__PROVIDED TEXT__.
════
In September 1863, between the Battle of Gettysburg and Lincoln’s Address, a cub reporter named Samuel Langhorne Clemens described for his Nevada newspaper a stellar event that jolted San Francisco:

“About this time a magnificent spectacle dazzled my vision-the whole constellation of the Great Menken came flaming out of the heavens like a vast spray of gasjets, and shed a glory abroad over the universe as it fell. I have used the term “Great Menken” because I regard it as a more modest expression than the Great Bare.”

The notorious actress Adah Isaacs Menken, at the beginning of a wildly successful year-long tour of the gold country, affected Sam viscerally. His employer, Virginia City, Nevada’s Territorial Enterprise, printed his piece, “The Menken, Especially for Gentlemen.” He signed it Mark Twain, one of the earliest uses of his alter ego. Sam boasted to his distant Ma that he had “the widest reputation, as a local editor, of any man on the coast.” Actually, the young dandy, with curly hair and flowing mustache, was a hard-drinking smart-aleck and an aspiring ladies man. Fortunately, Mark Twain would mature, shedding his bad habits such as punning “bare” for “bear.” [The “Great Bear”—Ursa Major—is the name of a larger stellar constellation that includes the stars making up the Big Dipper. Thus Twain’s pun that the dazzling effect of the presence of The Great Menken was like that of The Great Bare… er, Bear. Read on to see the reason for the pun.]

…Adah, athletic and five-foot-two, had a curvy, hour-glass figure that pleased masculine tastes in the age of Queen Victoria. When Sam Clemens called her “a Venus,” he recognized that Adah Menken was the original American love goddess. Before burlesque theaters, Hollywood, and adult DVDs, Adah drove her largely male audiences to distraction, while women scoured the newspapers for gossip about her latest amour. Fans collected her “cheesecake” photos for albums, and at her theatrical shows “big men” tossed bags of gold dust on stage.
════
__DIRECTION__. Extend the passage on Adah Isaacs Menken and her effect on the young Samuel Clemens, picking up after its final sentence. The records that follow are drawn from a separate source unrelated to the passage.

__PROVIDED DATA__.
════
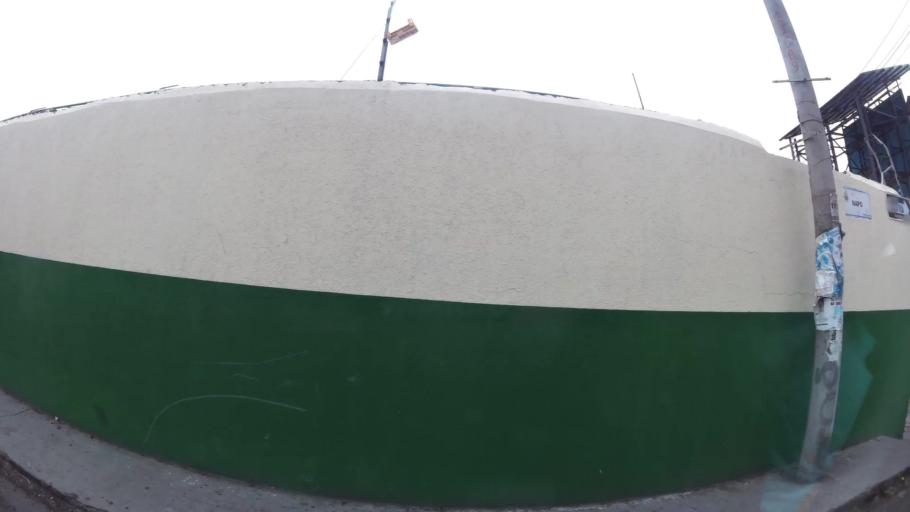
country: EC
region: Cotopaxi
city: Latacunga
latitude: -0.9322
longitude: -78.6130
════
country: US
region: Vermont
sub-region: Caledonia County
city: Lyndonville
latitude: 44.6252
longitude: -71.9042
════
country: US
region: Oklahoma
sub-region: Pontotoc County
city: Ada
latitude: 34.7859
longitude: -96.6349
════
__EXERCISE RESULT__.
…The going wager was whether she would or wouldn’t take it all off. Sam Clemens answered the question for his Nevada readers:

“When I arrived in San Francisco, I found there was nobody in town but “the Menken”-or rather, that no one was being talked about except that manly young female. I went to see her play Mazeppa. . . . She appeared to me to have but one garment on-a thin tight white linen one, of unimportant dimensions; I forget the name of the article, but it is indispensable to infants of tender age.  (Twain)” [from “thegreatbare.com”]

Yes, Miss (or Mrs., depending on the month and year) Menken, the sweet cherubic lady with the curly hair in the pic above, performed in “legitimate theaters” (not just grimy western saloons…) appearing to the eyes of the audience to be at best topless (as described by Mark Twain above) and at worst (or maybe this was considered “best,” by many I suppose!) totally nude. From contemporary accounts it’s difficult to be totally sure just what was going on. Some describe her as being clad in a skin-tight, very sheer “pink body suit,” appearing from the vantage point of the audience as if wearing “nothing at all.” Others, such as Twain, describe her as literally going topless, with just a tiny diaper-like garment. One thing is for sure … there are still photos extant of her from the period which make it clear she had no problem posing at least topless for the close up camera. No sheer pink body suit that might fool the eye from a distance on the stage.  Yup, her pics would have fit right in to the stereoscope Peep Shows at the 1893 World’s Fair, although she lived thirty years earlier. Back when nudity wasn’t acceptable by polite Victorians.

Except when it was.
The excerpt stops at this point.